In a recent conversation a friend of mine described our modern understanding of the world around us as a conspiracy theory of the grandest proportions.
We posit theories which tell us that the phenomena we witness are merely ephemera resulting from an underlying structure of whirring particles—not even atoms anymore, but subatomic particles in such categories as bosons, leptons and quarks. This conspiracy gives us the theater that is our everyday experience, experience that cannot be explained in its own terms, but must be understood to be the result of forces hidden from our eyes and ultimately from all our other senses. The surface of things cannot be trusted.
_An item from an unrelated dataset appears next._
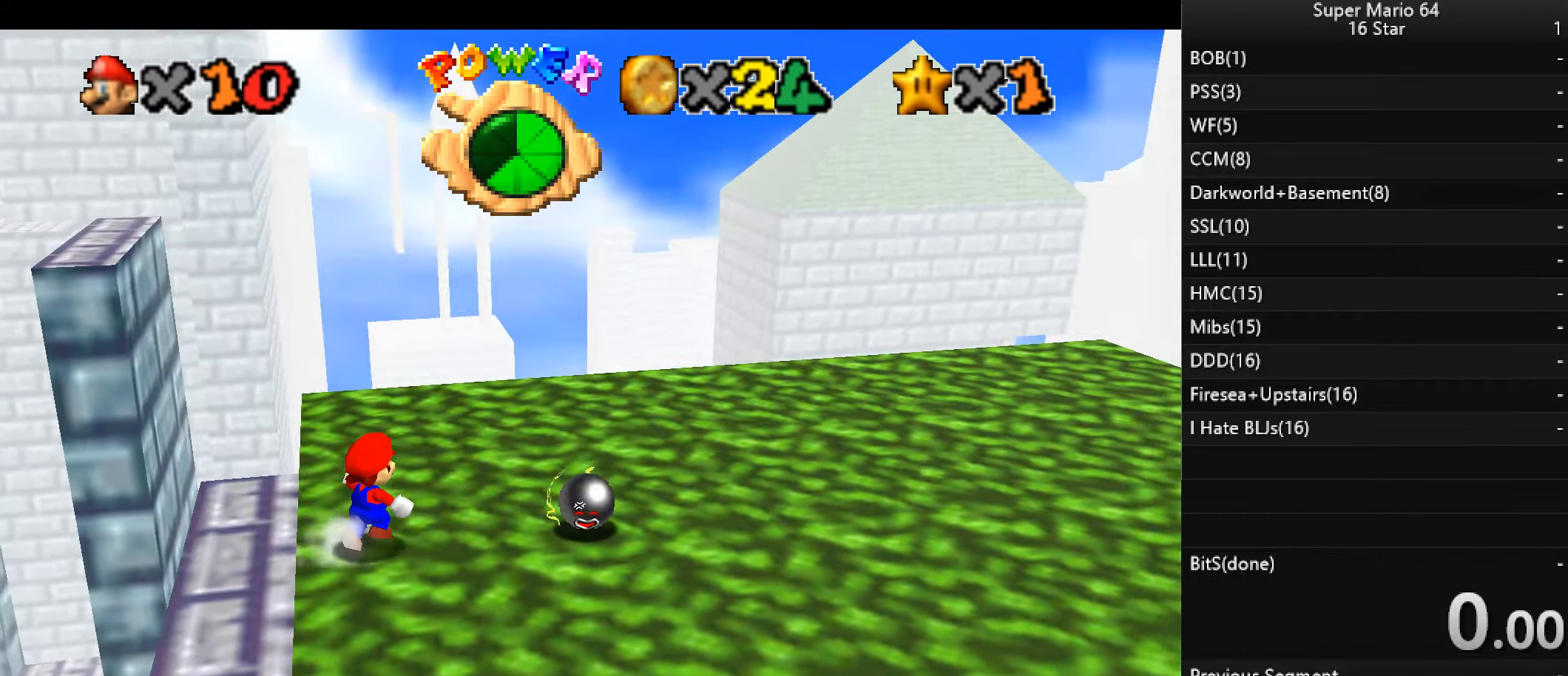
{"keys": ["left", "up", "z"], "events": [[66, "right", "up"], [466, "left", "down"], [466, "z", "down"]]}
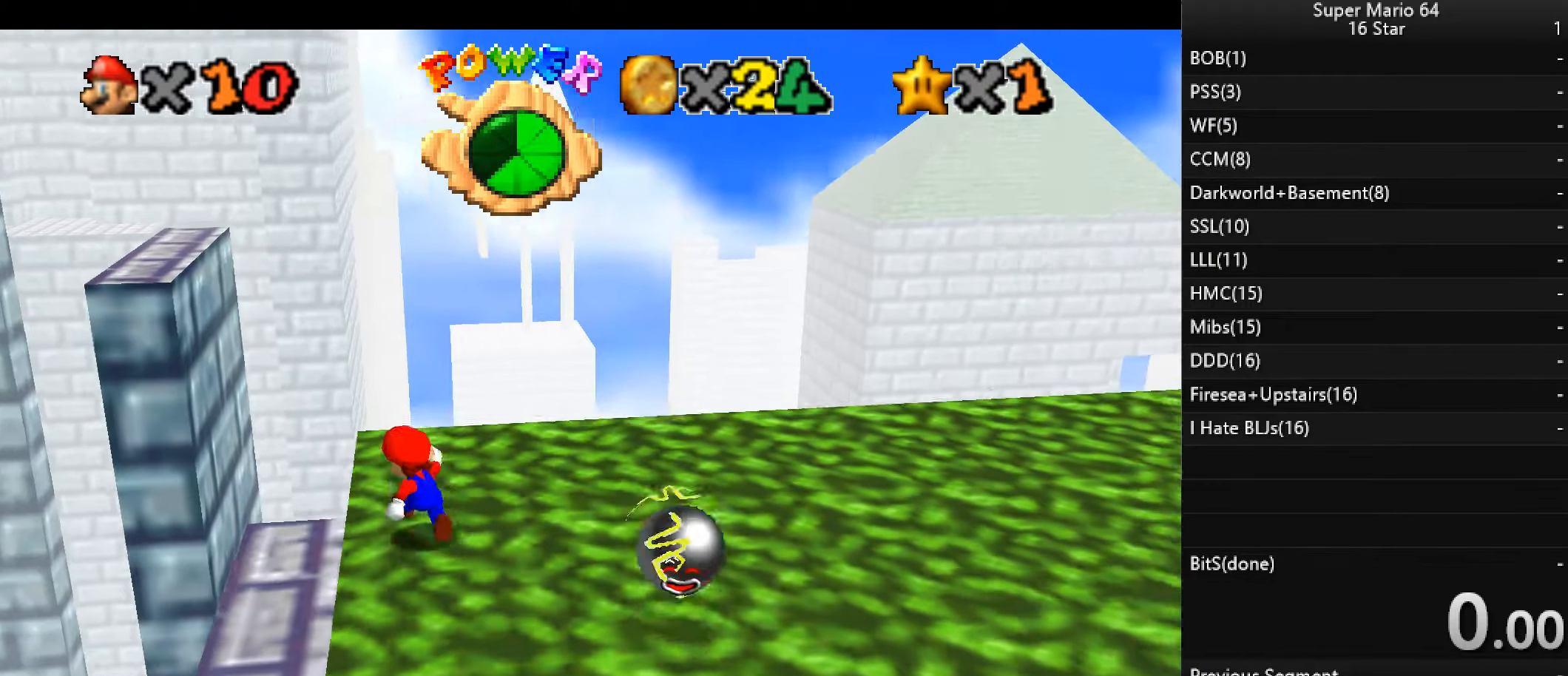
{"keys": ["up", "x", "z"], "events": [[66, "x", "down"], [434, "left", "up"]]}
The ancient Greek philosopher Plato gave us the first version of such a world in his theory of forms. Everything in our everyday existence is a pale imitation of ideal forms in the real world, he said. The perfect tiger exists in a different dreamlike realm where it offers a template for an actual tiger. The perfect chair in this other realm acts in a similar way. Our world is not the real one, but a mere ghost orchestrated by the real world which we can never know directly.
German philosopher Immanuel Kant appeared to update Plato with his categories of understanding. We humans understand the world using a sort of pre-programmed set of categories. Because of this we can never know a thing-in-itself. We are forever separated from the world we live in, doomed to perceive mere shadows as in Plato’s metaphorical cave.
Today, having arrived at the subatomic level, we build huge particle colliders to break matter into ever smaller bits, trying to get to the nub of existence, but never imagining that the world just might be “turtles all the way down.”